Ungkap TPPO, Wisata Seks ‘Halal’ di Puncak Jangan Dianggap Selesai

0

Pelita.online – Prostitusi terselubung melalui kawin kontrak di kawasan Puncak, Cisarua, Kabupaten Bogor, Jawa Barat rupanya disinyalir aparat sebagai wisata seks ‘halal’. Praktik ilegal yang merupakan tindak pidana perdagangan orang (TPPO) itu sudah beberapa kali diungkap pihak kepolisian. Namun, wisata seks ‘halal’ itu jangan dianggap sudah tuntas.

Gabriel Goa selaku Koordinator Kelompok Kerja Melawan Perdagangan Manusia (Pokja MPM) memberi apresiasi atas upaya kepolisian dalam mengungkap TPPO tersebut. Praktik TPPO harus diberantas dan jangan sampai menjadikan manusia Indonesia sebagai budak perdagangan.

“Prostitusi terselubung dengan TPPO itu harus diberantas terus oleh berbagai pihak. Meskipun sangat sistematis alias merupakan sebuah gerakan mafia, tindakan itu harus dicegah,” jelasnya.

Di sisi lain, lanjut dia, citra yang dibangun bahwa prostitusi itu sebagai wisata seks ‘halal’ juga harus dihapus. Hal itu seolah-olah menunjukkan kepada dunia luar bahwa Indonesia, khususnya Bogor atau Jawa Barat, menghalalkan praktik prostitusi tersebut.

“Bukan saja menghapus citra tersebut karena sudah terlanjur beredar di media sosial, tetapi juga membasmi hingga ke akar masalahnya. Bagaimana mungkin tindakan asusila dianggap sebagai sesuatu yang halal dan sekaligus ada unsur TPPO,” tegasnya kepada SP belum lama ini.

Pada pertengahan Februari lalu, video testimoni wisata seks ‘halal’ Puncak Bogor dikabarkan beredar hingga dunia internasional. Berawal dari video itulah, Bareskrim Polri telah mengungkap kasus TPPO.
Karo Penmas Mabes Polri Brigjen Argo Yuwono saat itu menjelaskan terbongkarnya kasus TPPO ini berawal dari beredarnya video testimoni wisata seks ‘halal’ Puncak Bogor. Menurut Argo video tersebut beredar di Youtube dengan Bahasa Inggris.
Dalam video, lanjut Argo, seseorang menawarkan adanya wisata seks halal di Puncak Bogor.
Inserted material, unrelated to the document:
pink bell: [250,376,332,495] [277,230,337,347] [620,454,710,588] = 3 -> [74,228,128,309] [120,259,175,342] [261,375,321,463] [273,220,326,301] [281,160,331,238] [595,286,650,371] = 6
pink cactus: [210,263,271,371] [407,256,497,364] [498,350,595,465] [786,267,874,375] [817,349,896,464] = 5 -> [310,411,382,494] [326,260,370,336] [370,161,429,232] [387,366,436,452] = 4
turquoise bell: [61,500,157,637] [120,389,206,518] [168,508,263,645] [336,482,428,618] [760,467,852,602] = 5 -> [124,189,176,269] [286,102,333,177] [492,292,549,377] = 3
“Video ini beredar ke internasional bahkan ada testimoninya dari para korban dan pelaku‎,” katanya saat itu.
Polisi kemudian melakukan penyelidikan dan hasilnya telah menangkap lima orang dengan inisial DO, OK, NN, HS dan AA. Kelima tersangka itu memiliki peran berbeda-beda.
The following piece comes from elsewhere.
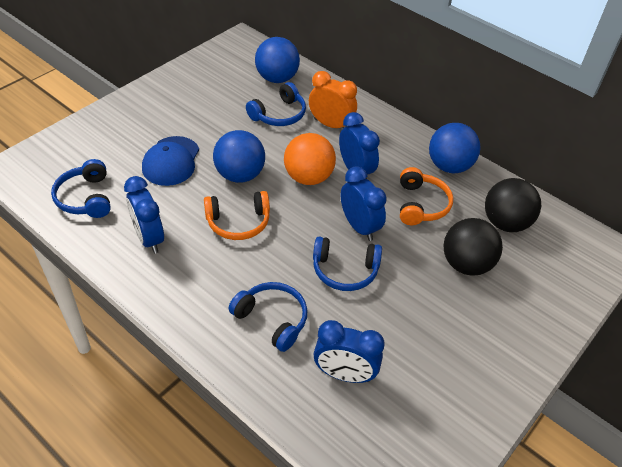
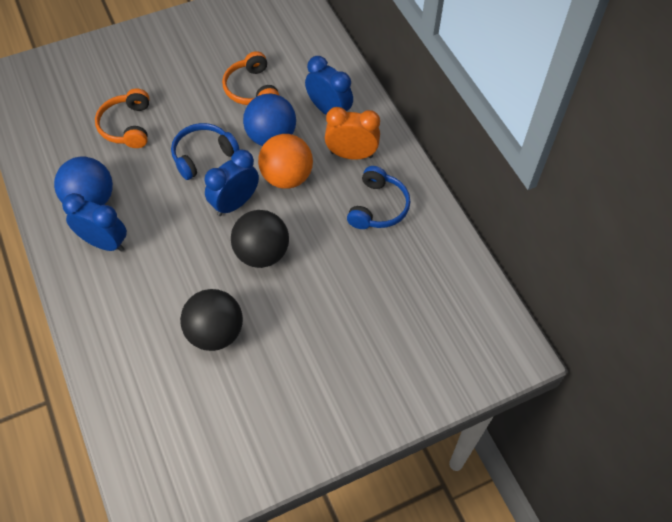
blue ball: [213,130,265,183] [255,37,300,83] [429,123,481,173] = 3 -> [54,157,113,206] [243,94,296,146] = 2
blue cap: [142,136,199,186] = 1 -> none = 0
blue clock: [124,176,164,254] [313,320,385,383] [339,112,380,179] [341,166,387,241] = 4 -> [62,193,127,252] [204,150,259,216] [305,56,353,115] = 3
blue headphones: [51,159,111,218] [229,282,307,352] [246,82,306,126] [313,237,382,291] = 4 -> [171,123,240,180] [347,166,410,229] = 2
Argo mengatakan NN dan OK berperan sebagai penyedia perempuan. Setelah semua tersedia, DO berperan untuk membawa korban untuk di-booking. Sedangkan AA berperan untuk pemesanan dan membayar perempuan untuk di-booking.
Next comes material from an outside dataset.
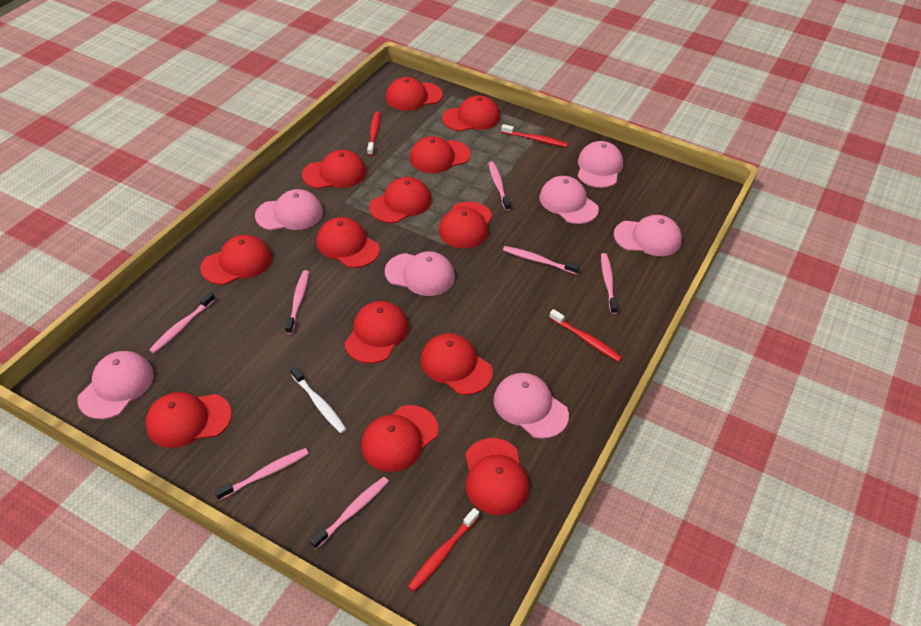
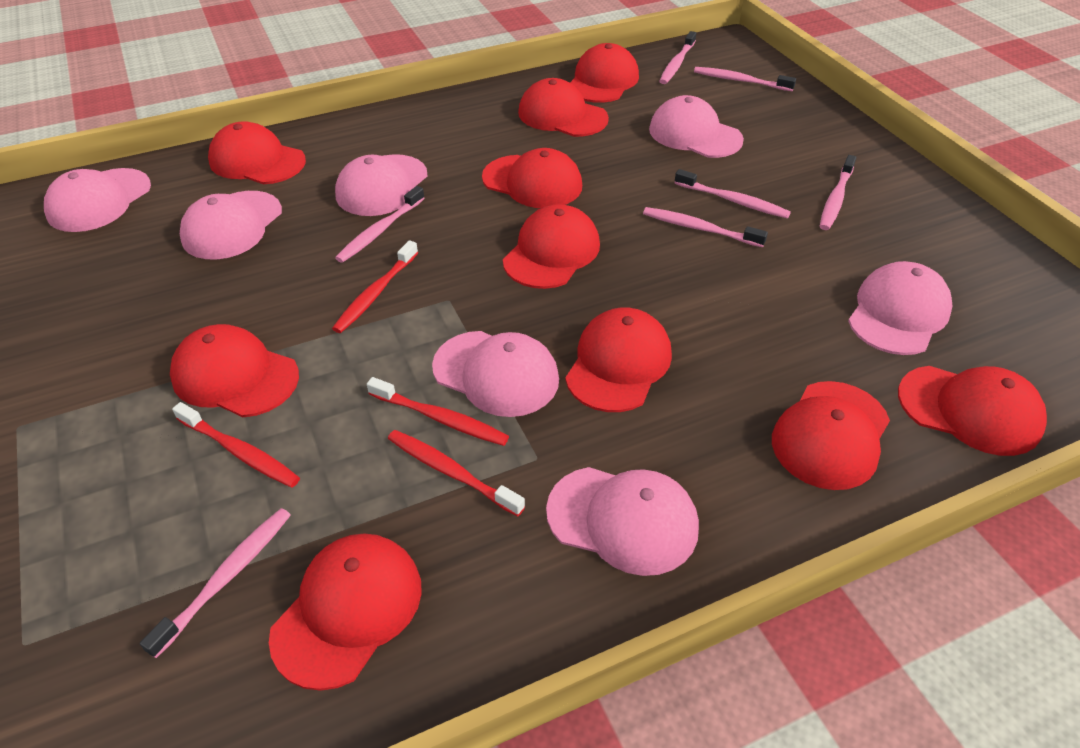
red cap: [146,392,232,448] [201,235,272,285] [302,150,366,189] [316,217,380,268] [345,301,408,363] [361,405,438,472] [369,177,431,223] [385,77,443,111] [409,136,470,173] [420,333,493,395] [439,202,492,248] [442,95,500,131] [465,438,529,515] = 13 -> [170,324,299,417] [208,121,306,184] [269,533,422,691] [482,148,582,208] [503,204,600,289] [518,78,609,137] [565,307,672,412] [570,43,639,103] [772,381,890,490] [898,366,1047,456] = 10
white toothbrush: [290,366,347,433] = 1 -> none = 0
Direktur Tindak Pidana Umum Bareskrim Polri Brigjen Ferdi Sambo mengatakan para tersangka menggunakan modus melalui booking out kawin kontrak dan short time.

“‎Jadi para korban dipertemukan dengan pengguna yang merupakan WN Arab yang ingin melakukan kawin kontrak ataupun booking out short time di villa daerah Puncak dan di apartemen di kawasan Jakarta Selatan,” jelasnya saat itu.

Adapun dari kelima tersangka, lanjut Ferdi, pihaknya menyita barang bukti berupa 6 ponsel, uang tunai Rp 900 ribu, print out pemesanan villa dan apartemen, invoice, parpor hingga dua buah boarding pass.

Atas perbuatannya kelima tersangka dijerat dengan Pasal 2 ayat 1 dan ayat 2 UU No 21 tahun 2007 tentang Pemberantasan Tindak Pidana Perdagangan Orang‎ (TPPO) jo Pasal 55 ayat (1) ke 1 KUHP dengan ancaman hukuman minimal 3 tahun penjara, maksimal 15 tahun penjara.

Pada Mei lalu, Kejaksaan Agung menyatakan berkas lima tersangka yang terlibat dalam kasus dugaan perdagangan orang bermodus layanan kawin kontrak di kawasan Puncak, Cisarua, Bogor, Jawa Barat, sudah lengkap atau P21. Hal tersebut tertuang dalam surat dari Jaksa Agung Muda Tindak Pidana Umum Kejaksaan Agung yang ditujukan kepada Direktorat Tindak Pidana Umum Bareskrim Polri tertanggal 30 April 2020.